Dobbiamo continuare a occuparci di biodiversità, di difesa dei presidi (prodotti e pratiche difesi contro il rischio estinzione, ndr) che poi vuol dire occuparsi di economia sana. Avere a cuore la causa ambientale, nei confronti della quale invece noto un’indifferenza sconcertante da parte della classe politica globale. Siamo dinanzi all’anticamera del disastro eppure nessun governante agisce con responsabilità. Tocca quindi alla società civile, a noi assumere questa responsabilità. Ecco perché seguo i più giovani ed è importante confrontarsi con loro. Non a caso sono reduce da un incontro con i ragazzi di Fridays for Future. Il messaggio principale che deve passare è “essere soggetti attivi del cambiamento”.

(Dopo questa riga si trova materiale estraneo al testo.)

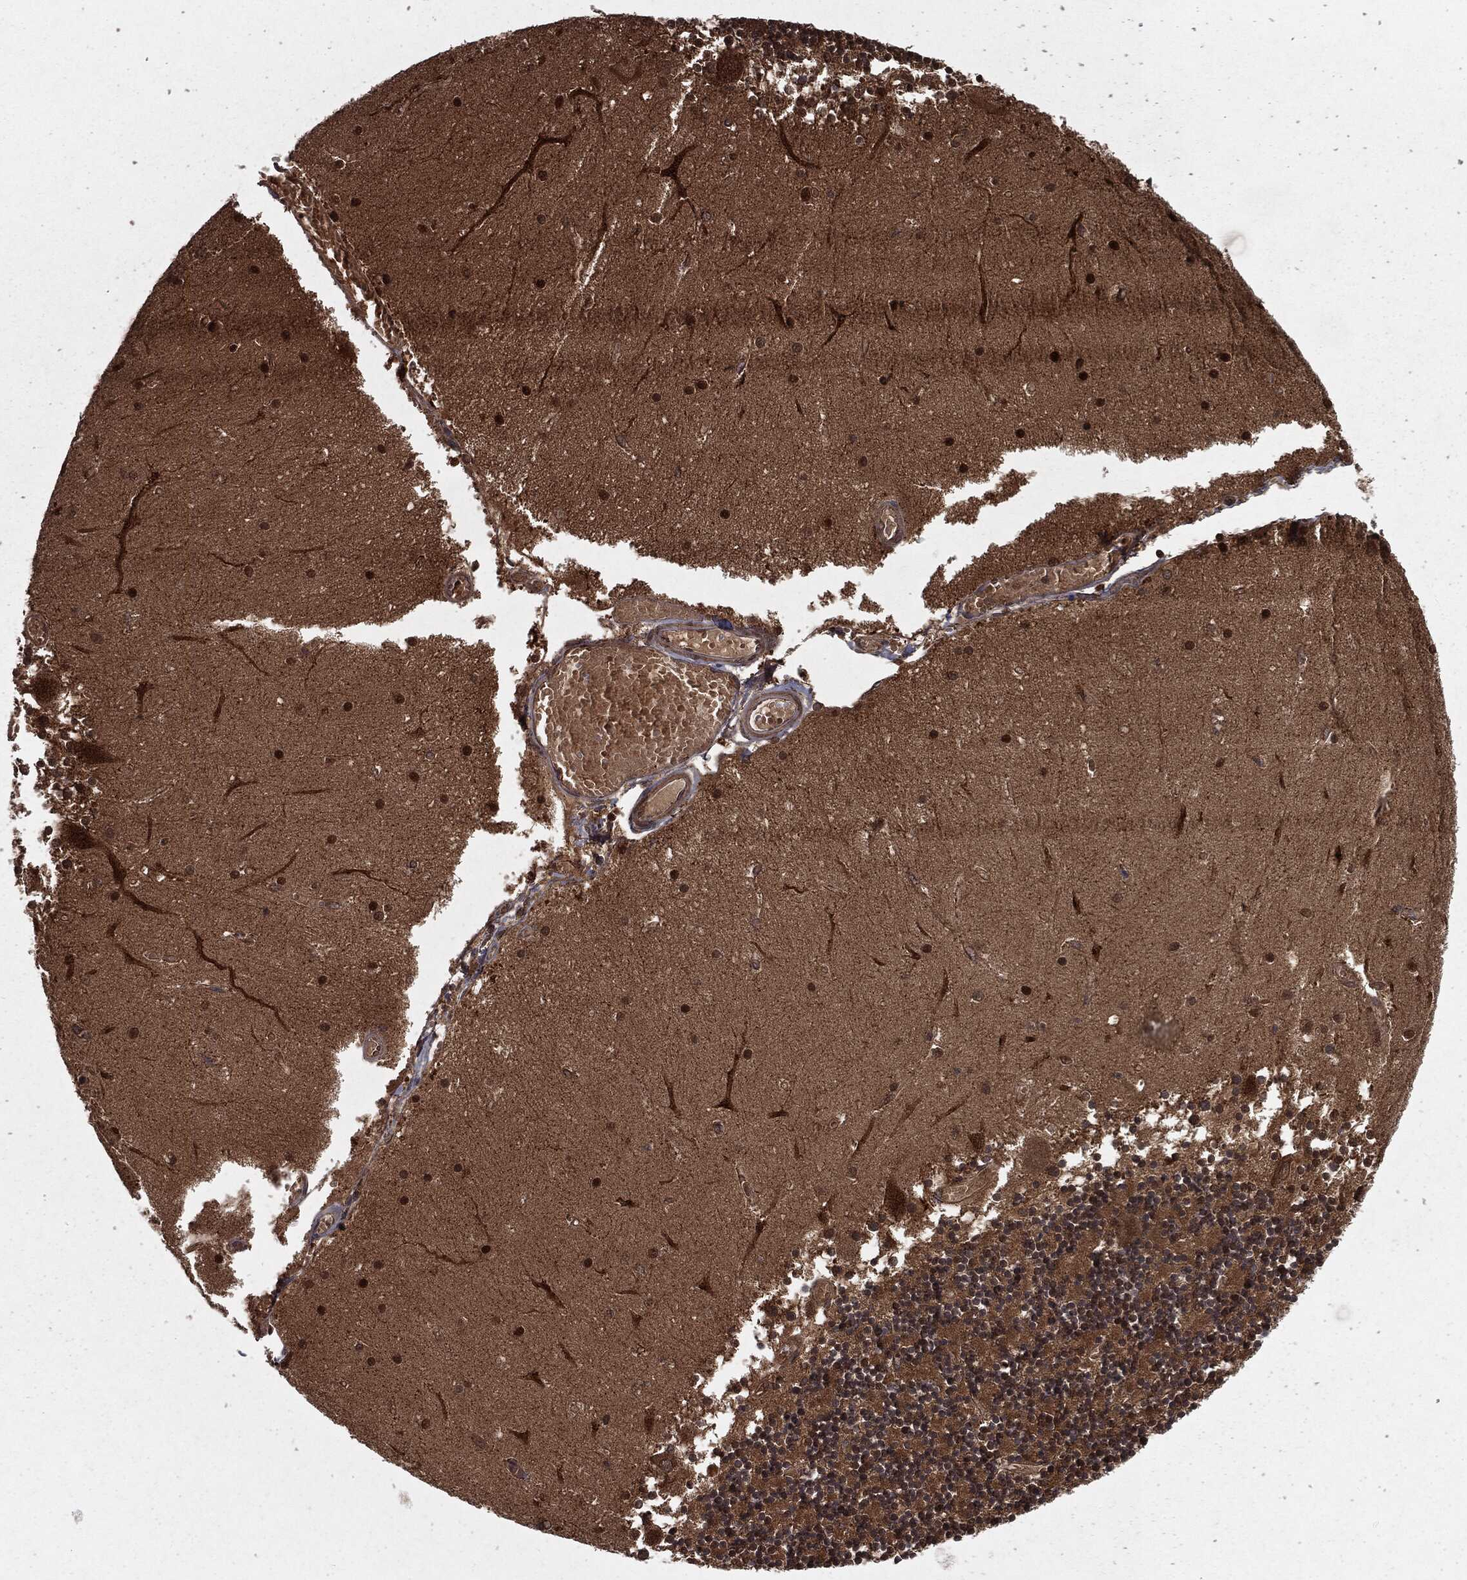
{"staining": {"intensity": "strong", "quantity": "25%-75%", "location": "cytoplasmic/membranous,nuclear"}, "tissue": "cerebellum", "cell_type": "Cells in granular layer", "image_type": "normal", "snomed": [{"axis": "morphology", "description": "Normal tissue, NOS"}, {"axis": "topography", "description": "Cerebellum"}], "caption": "IHC histopathology image of benign cerebellum: cerebellum stained using immunohistochemistry (IHC) shows high levels of strong protein expression localized specifically in the cytoplasmic/membranous,nuclear of cells in granular layer, appearing as a cytoplasmic/membranous,nuclear brown color.", "gene": "RANBP9", "patient": {"sex": "female", "age": 28}}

Agire attivamente per il cambiamento: qualche pratica da mettere in atto urgentemente secondo lei?

Così di getto le dico subito ridurre il consumo di carne, ridurre fino a eliminare la plastica monouso. In generale lottare contro lo spreco alimentare. Buttiamo il 33 per cento del cibo oggi giorno. Fare meno acquisti e consumare tutto quello che compriamo.

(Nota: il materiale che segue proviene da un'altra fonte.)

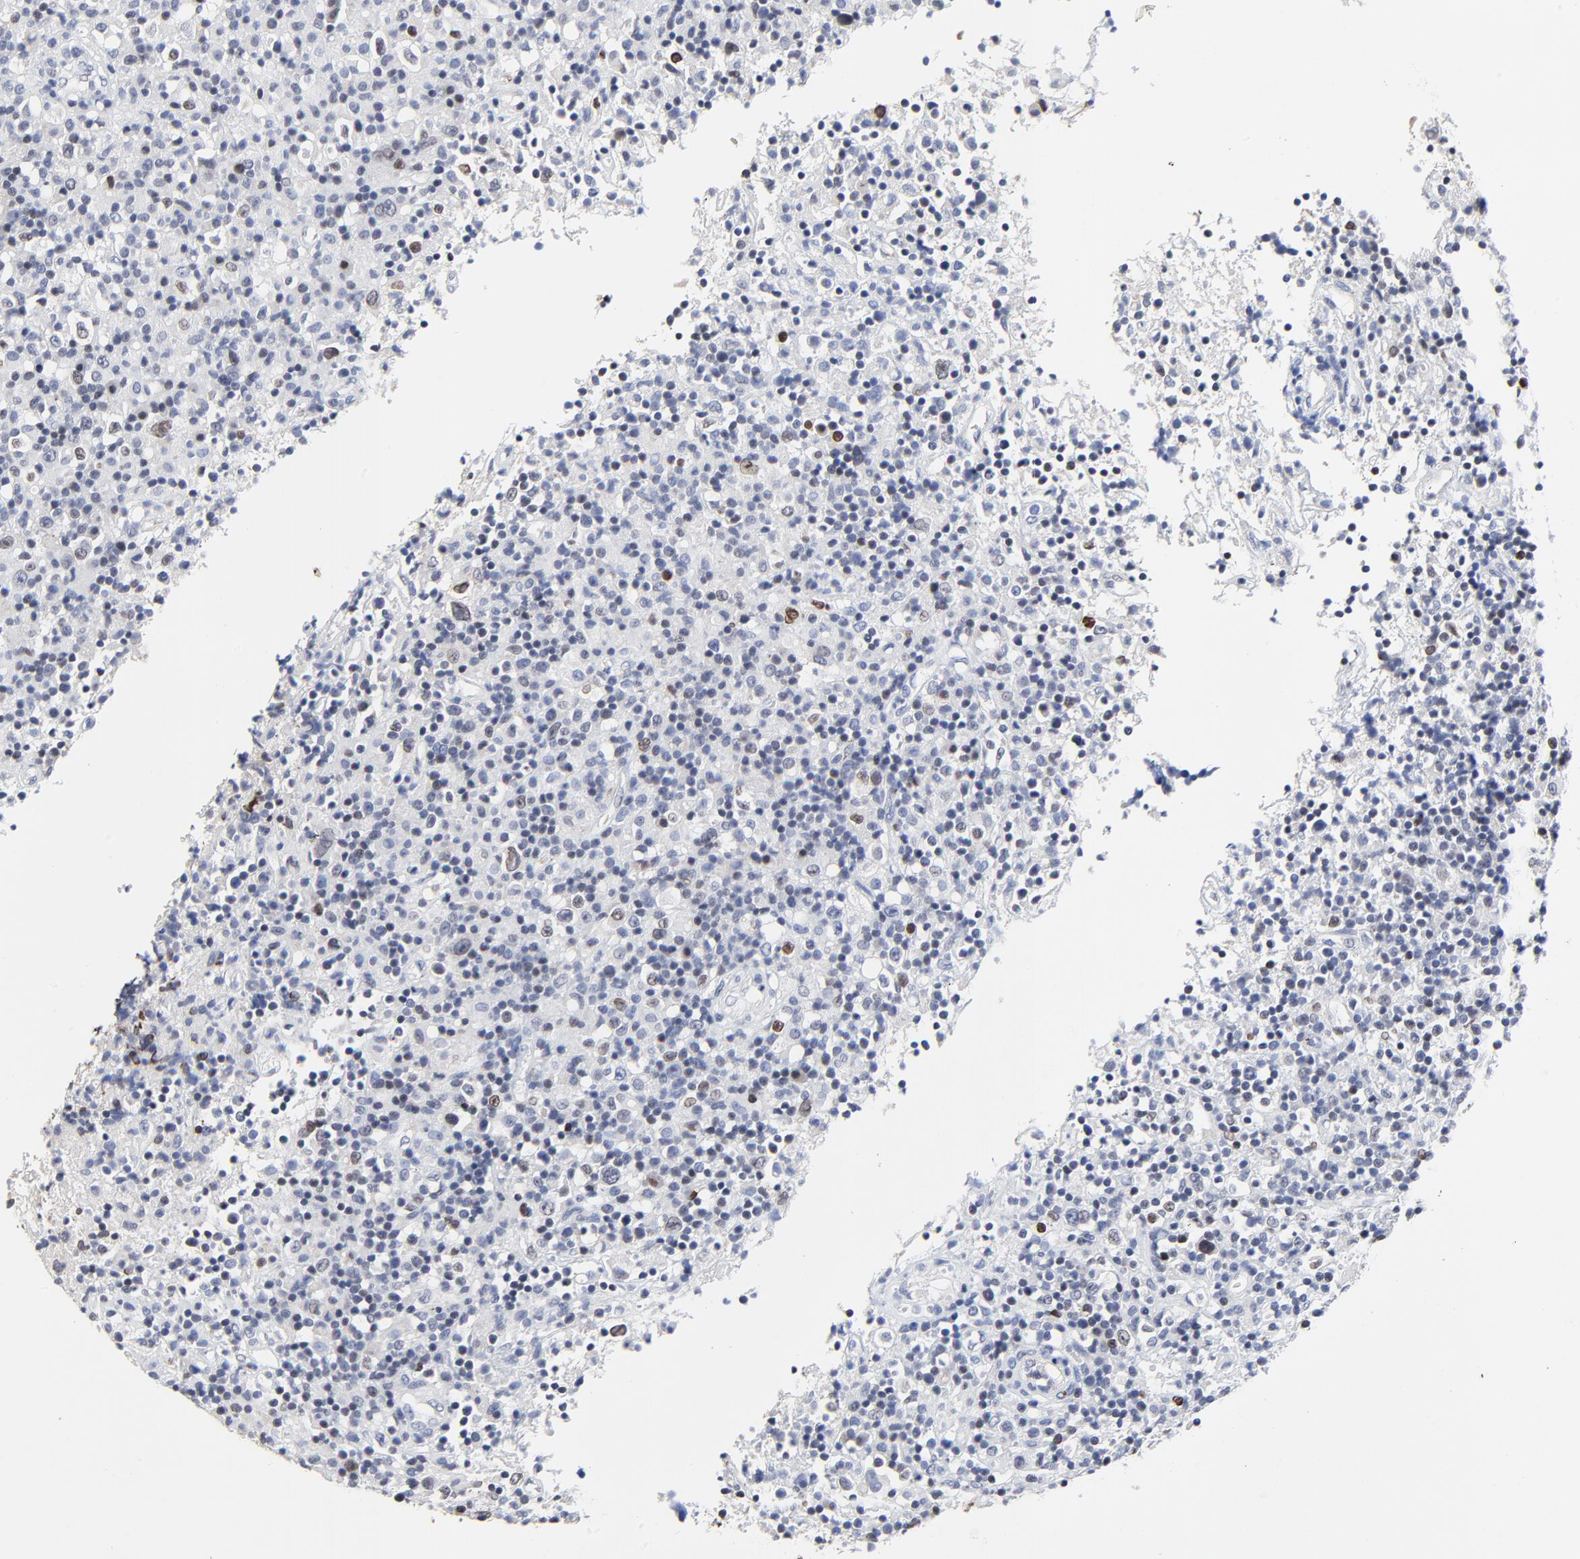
{"staining": {"intensity": "weak", "quantity": "<25%", "location": "nuclear"}, "tissue": "lymphoma", "cell_type": "Tumor cells", "image_type": "cancer", "snomed": [{"axis": "morphology", "description": "Hodgkin's disease, NOS"}, {"axis": "topography", "description": "Lymph node"}], "caption": "A high-resolution image shows immunohistochemistry (IHC) staining of Hodgkin's disease, which exhibits no significant expression in tumor cells.", "gene": "LNX1", "patient": {"sex": "male", "age": 46}}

Veniamo al vino. Lei è uomo di Langa, adora il vino e il suo mondo. Non trova che il settore vitivinicolo abbia perso un po’ della sua autenticità?

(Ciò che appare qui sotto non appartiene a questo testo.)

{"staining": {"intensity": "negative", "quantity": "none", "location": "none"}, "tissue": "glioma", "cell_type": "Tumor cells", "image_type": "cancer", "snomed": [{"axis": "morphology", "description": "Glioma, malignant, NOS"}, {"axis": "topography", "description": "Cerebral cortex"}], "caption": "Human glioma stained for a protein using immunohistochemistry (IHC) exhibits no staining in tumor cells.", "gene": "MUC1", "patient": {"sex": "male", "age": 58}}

La coscienza agricola ha un po’ abbandonato il mondo del vino, così come le connessioni con la terra si sono allentate. Sempre più manodopera straniera si occupa delle vigne, mentre i giovani produttori si dedicano al marketing e alla commercializzazione, ma devono fare attenzione perché il vino senza il rapporto con il territorio e la geografia non esiste. La Langa è un perfetto esempio di ciò che dico. Ecco perché stiamo organizzando per il prossimo anno un evento che vuole coinvolgere i giovani di Langa e Roero. Probabilmente sarà a Pollenzo e lo stiamo pensando proprio in questi giorni. C’è l’esigenza di trasmettere agli Under 30 di queste zone la storia e la conoscenza di quella che è stata la Langa in passato, perché sono eredità e cognizioni che vanno smarrendosi. E poi si discuterà dell’eccesso di monocoltura in zona, di nuovi metodi di coltivazione, di tecniche produttive. Quando penso alla Langa mi viene sempre in mente una battuta del mio amico viticoltore Bartolo Mascarello, il quale diceva che all’entrata di Barolo bisognava mettere un cartello con su scritto: “Zona colpita da improvviso benessere”.